# A good self help book



## person3 (Aug 10, 2004)

I'll get some flack for this, but it's

Alcoholics Anonymous. (the "blue book" or the "big book" I believe they call it, find an open AA meeting and see if you can purchase their basic text. Mine's was only 7.50 and it's a good sized book!)

If you don't like the 12 steps, at least read the success stories.

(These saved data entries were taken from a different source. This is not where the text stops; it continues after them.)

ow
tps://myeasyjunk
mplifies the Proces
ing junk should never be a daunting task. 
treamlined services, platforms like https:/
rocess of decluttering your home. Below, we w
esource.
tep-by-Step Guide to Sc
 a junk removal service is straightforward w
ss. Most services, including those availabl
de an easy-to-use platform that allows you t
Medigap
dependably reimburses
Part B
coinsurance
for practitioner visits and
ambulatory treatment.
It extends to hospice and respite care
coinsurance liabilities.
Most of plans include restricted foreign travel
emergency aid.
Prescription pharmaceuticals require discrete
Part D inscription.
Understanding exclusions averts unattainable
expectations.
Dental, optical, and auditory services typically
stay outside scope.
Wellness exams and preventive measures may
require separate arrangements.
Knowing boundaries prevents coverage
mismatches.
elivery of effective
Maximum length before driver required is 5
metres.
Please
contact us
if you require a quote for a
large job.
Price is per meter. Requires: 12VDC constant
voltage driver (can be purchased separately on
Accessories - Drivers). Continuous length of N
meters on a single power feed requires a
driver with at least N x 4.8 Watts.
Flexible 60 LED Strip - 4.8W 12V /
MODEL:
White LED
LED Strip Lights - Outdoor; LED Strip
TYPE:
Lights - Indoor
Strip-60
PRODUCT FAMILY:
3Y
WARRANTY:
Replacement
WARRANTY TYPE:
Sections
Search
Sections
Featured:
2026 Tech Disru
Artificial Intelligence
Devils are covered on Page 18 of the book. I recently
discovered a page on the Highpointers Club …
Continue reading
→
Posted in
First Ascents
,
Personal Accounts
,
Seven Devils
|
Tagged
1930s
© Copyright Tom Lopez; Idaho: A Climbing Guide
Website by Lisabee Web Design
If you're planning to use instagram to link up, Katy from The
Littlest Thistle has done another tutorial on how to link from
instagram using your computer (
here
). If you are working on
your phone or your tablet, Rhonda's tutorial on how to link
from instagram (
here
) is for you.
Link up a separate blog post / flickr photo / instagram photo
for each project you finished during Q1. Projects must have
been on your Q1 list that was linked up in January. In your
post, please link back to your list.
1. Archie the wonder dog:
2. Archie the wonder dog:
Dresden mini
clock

I say this because a lot of the stories you can replace "alcoholism" with "dp" and see that many of the same principles of downfall and recovery apply.

P.S.
The biggest mistake some of us make is looking in the self-help section for self-help books.


----------



## Lilymoonchild (Jun 18, 2005)

You can purchase the AA big book at the bookstore, though, if you don't want to go to the trouble of finding a meeting. It is a blue book simply titled Alcoholics Anonymous
And I agree, it is an excellent read. If you have any other addictive issues, each of the "anonymous" groups has their own text, so you could find a meeting and get their books also if you'd like (just don't try to get all of them and read all of them, comparing book to book, like I would!)


----------



## Monkeydust (Jan 12, 2005)

I'm sticking with the Linden Method.


----------



## jake (Jul 12, 2005)

Hi person3, you won't get any flack from me about that book. And I sure am glad other addicted people got together and borrowed the steps to apply to different substances or ways of acting (out) compulsively. I've been helped by a couple of Big Books. But the one by the --uhh--Original Artists--haaa, can't beat that. 70 years old and the message still applies. powerless, unmanageability, coming to believe..Oh so important..and the 3rd step prayer I say every day if I don't forget. Nobody bugs me about being on meds either, which crops up now and then as controversy. My sobriety date is 9/28/83. Glad also the Big Book says to seek professional help too--that saved my a** when I read that part. 
--jake


----------